*READING PASSAGE*

↓

Alexander Bak

Óbila CB
- Position: Small forward
- League: Liga EBA

Personal information
- Born: January 16, 1991 (age 35) Horsholm, Denmark
- Listed height: 1.91 m (6 ft 3 in)

Career information
- Playing career: 2011–present

Career history
- 2011–2013: Horsholm 79ers
- 2013–2014: Copenhagen Wolfpack
- 2014–2016: Team FOG Næstved
- 2016–2017: Svendborg Rabbits
- 2017–2018: Óbila CB
- 2018–2019: Team FOG Næstved
- 2019–2020: Oh!Tels ULB
- 2020–present: Óbila CB

= Alexander Bak =

Danish basketball player (born 1991)

Alexander Bak (born January 16, 1991) is a Danish basketball player for Óbila CB of the Liga EBA. He has also competed for the Denmark national basketball team

In the 2018–19 season he played for Team FOG Næstved and averaged 5.0 points, 2.5 rebounds and 2.7 assists per game. Bak played for Oh!Tels ULB in the 2019–20 season and averaged 13.4 points, 5.0 rebounds and 3.1 assists per game. He signed with Óbila CB on September 24, 2020.

↑

*WORK INSTRUCTIONS*
Rewrite the paragraph of the Alexander Bak profile that begins "In the 2018–19 season" as a short list, keeping its main facts. The rows that come next are from a different source than the Alexander Bak profile.

*EXERCISE DATA*
↓

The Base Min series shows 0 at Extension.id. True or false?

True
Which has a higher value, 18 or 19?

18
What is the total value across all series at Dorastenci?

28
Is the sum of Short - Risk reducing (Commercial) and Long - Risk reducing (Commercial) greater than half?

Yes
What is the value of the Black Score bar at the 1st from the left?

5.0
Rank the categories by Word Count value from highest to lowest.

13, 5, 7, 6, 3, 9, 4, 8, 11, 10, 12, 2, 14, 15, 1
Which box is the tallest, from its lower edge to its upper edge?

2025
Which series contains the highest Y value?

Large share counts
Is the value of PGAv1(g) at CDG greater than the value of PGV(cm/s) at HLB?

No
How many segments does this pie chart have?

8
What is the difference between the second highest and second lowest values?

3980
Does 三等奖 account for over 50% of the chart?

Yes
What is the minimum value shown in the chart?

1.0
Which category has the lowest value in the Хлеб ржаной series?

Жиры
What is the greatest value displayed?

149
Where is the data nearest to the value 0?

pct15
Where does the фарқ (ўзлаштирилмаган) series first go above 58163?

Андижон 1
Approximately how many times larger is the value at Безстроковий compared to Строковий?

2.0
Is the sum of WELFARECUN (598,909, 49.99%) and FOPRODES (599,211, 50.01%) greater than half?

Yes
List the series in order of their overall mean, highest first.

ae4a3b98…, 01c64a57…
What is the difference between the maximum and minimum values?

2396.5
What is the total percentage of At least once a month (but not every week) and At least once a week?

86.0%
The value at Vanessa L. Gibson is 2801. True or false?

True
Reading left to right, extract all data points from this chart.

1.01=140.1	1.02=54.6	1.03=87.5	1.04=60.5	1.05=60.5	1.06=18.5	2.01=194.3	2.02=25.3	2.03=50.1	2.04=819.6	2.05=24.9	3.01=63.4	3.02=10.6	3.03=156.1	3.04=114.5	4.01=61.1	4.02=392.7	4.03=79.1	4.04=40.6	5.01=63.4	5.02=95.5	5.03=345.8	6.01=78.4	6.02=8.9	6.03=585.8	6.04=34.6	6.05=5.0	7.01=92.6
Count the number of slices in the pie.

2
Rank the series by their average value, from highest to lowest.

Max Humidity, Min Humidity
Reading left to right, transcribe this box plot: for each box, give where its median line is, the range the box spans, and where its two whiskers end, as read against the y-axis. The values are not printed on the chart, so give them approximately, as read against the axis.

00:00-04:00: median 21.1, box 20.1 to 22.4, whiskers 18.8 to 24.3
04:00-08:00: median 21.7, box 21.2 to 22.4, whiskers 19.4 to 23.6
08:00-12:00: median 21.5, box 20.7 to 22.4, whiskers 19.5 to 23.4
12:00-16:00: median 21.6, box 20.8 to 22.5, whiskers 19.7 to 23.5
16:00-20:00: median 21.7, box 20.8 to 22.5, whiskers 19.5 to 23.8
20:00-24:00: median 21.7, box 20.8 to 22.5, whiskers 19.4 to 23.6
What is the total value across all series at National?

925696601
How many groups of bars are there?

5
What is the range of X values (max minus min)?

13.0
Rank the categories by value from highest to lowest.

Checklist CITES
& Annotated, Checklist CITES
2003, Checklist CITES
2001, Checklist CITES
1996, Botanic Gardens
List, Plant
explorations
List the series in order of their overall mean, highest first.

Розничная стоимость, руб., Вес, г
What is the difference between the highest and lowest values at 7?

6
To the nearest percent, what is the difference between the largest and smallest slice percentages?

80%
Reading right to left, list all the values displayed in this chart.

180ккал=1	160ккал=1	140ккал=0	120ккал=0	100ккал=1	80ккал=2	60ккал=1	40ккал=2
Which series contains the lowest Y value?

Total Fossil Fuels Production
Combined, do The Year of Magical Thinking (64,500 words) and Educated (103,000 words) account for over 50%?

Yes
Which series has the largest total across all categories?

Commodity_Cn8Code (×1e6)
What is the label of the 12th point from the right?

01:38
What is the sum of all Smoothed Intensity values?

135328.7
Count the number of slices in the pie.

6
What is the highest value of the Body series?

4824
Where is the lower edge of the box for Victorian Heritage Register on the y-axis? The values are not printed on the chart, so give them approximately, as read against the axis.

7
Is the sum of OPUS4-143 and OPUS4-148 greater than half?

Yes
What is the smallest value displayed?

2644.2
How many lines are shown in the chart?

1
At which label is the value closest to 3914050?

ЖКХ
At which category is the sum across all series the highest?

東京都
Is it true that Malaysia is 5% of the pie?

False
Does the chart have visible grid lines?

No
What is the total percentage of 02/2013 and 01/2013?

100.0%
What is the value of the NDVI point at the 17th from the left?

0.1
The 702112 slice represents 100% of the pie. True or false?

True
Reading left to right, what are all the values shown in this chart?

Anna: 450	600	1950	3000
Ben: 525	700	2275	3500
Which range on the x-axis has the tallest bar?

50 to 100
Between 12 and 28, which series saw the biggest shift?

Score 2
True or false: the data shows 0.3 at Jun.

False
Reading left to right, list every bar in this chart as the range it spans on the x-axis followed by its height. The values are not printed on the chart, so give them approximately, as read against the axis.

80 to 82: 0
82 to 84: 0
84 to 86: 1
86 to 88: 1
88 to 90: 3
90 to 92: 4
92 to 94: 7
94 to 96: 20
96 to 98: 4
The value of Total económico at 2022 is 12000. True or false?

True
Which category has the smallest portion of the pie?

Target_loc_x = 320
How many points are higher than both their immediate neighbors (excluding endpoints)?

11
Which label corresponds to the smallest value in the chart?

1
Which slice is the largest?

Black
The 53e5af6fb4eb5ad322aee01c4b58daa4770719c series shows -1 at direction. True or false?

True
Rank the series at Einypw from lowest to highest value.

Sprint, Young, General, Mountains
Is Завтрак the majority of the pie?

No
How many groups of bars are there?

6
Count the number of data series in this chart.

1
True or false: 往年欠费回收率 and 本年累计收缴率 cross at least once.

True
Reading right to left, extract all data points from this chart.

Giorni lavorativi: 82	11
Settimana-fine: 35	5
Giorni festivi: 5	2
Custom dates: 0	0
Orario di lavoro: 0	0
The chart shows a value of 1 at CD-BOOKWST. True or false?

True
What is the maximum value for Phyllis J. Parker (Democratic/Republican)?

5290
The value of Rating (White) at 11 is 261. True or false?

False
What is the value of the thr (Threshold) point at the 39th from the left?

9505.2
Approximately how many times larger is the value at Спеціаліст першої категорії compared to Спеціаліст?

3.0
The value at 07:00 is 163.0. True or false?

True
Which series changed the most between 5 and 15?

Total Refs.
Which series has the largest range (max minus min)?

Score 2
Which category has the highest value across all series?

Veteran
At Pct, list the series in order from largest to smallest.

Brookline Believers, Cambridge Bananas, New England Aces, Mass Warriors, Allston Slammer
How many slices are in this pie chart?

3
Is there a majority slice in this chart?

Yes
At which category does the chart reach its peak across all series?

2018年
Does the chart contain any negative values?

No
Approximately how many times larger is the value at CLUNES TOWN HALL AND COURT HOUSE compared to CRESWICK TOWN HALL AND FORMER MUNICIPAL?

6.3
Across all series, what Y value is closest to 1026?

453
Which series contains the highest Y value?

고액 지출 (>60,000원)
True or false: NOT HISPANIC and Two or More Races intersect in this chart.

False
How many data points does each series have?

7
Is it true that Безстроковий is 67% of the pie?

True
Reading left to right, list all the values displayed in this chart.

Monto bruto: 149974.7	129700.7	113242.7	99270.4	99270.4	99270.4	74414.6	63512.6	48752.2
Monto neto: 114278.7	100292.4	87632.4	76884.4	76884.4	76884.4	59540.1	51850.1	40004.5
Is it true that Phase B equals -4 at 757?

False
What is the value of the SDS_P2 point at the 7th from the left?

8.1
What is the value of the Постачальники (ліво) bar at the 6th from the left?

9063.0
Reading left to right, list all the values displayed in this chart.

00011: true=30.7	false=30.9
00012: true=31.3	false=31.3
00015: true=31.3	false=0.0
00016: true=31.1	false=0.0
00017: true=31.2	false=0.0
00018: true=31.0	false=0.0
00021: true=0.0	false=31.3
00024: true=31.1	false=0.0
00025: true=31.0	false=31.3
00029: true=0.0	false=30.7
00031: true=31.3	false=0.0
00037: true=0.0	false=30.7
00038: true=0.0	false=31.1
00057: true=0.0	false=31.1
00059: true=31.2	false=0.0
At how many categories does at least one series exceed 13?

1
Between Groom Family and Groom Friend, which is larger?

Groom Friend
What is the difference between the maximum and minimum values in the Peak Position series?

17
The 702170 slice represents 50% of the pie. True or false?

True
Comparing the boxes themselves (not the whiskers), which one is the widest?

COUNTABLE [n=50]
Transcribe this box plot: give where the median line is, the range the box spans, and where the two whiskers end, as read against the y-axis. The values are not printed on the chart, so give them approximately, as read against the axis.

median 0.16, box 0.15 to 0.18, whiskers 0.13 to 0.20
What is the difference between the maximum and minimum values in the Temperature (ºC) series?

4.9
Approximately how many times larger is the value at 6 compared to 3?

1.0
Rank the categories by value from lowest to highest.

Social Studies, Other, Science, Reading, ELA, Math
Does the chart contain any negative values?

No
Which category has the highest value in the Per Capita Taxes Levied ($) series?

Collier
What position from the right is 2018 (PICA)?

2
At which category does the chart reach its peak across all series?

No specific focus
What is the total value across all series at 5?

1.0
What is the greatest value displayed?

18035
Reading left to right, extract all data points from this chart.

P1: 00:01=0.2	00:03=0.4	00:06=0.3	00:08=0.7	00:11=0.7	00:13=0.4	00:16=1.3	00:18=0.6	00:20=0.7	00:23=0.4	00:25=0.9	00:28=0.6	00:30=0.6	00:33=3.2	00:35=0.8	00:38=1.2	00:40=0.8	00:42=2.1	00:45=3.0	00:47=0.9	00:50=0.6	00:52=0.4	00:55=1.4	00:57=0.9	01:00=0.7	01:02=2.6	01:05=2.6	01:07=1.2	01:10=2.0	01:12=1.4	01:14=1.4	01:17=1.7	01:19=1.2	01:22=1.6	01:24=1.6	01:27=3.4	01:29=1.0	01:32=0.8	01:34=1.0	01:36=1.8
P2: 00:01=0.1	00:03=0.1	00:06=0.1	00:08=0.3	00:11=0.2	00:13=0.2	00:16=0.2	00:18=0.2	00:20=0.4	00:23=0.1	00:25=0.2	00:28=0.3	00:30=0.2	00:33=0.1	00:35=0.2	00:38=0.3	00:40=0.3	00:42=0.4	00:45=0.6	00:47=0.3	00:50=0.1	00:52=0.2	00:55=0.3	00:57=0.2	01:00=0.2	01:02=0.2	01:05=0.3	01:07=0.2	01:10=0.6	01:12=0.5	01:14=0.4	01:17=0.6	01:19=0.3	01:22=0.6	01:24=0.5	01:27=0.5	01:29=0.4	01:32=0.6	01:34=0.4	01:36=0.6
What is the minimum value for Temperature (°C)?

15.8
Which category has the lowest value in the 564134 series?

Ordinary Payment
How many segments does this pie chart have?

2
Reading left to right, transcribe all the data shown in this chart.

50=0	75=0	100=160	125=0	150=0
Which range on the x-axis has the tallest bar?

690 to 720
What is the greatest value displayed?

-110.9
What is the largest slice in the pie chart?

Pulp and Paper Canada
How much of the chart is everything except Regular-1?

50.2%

↑

*WRITTEN RESPONSE*
- 2018–19 season: played for Team FOG Næstved, averaging 5.0 points, 2.5 rebounds and 2.7 assists per game
- 2019–20 season: played for Oh!Tels ULB, averaging 13.4 points, 5.0 rebounds and 3.1 assists per game
- September 24, 2020: signed with Óbila CB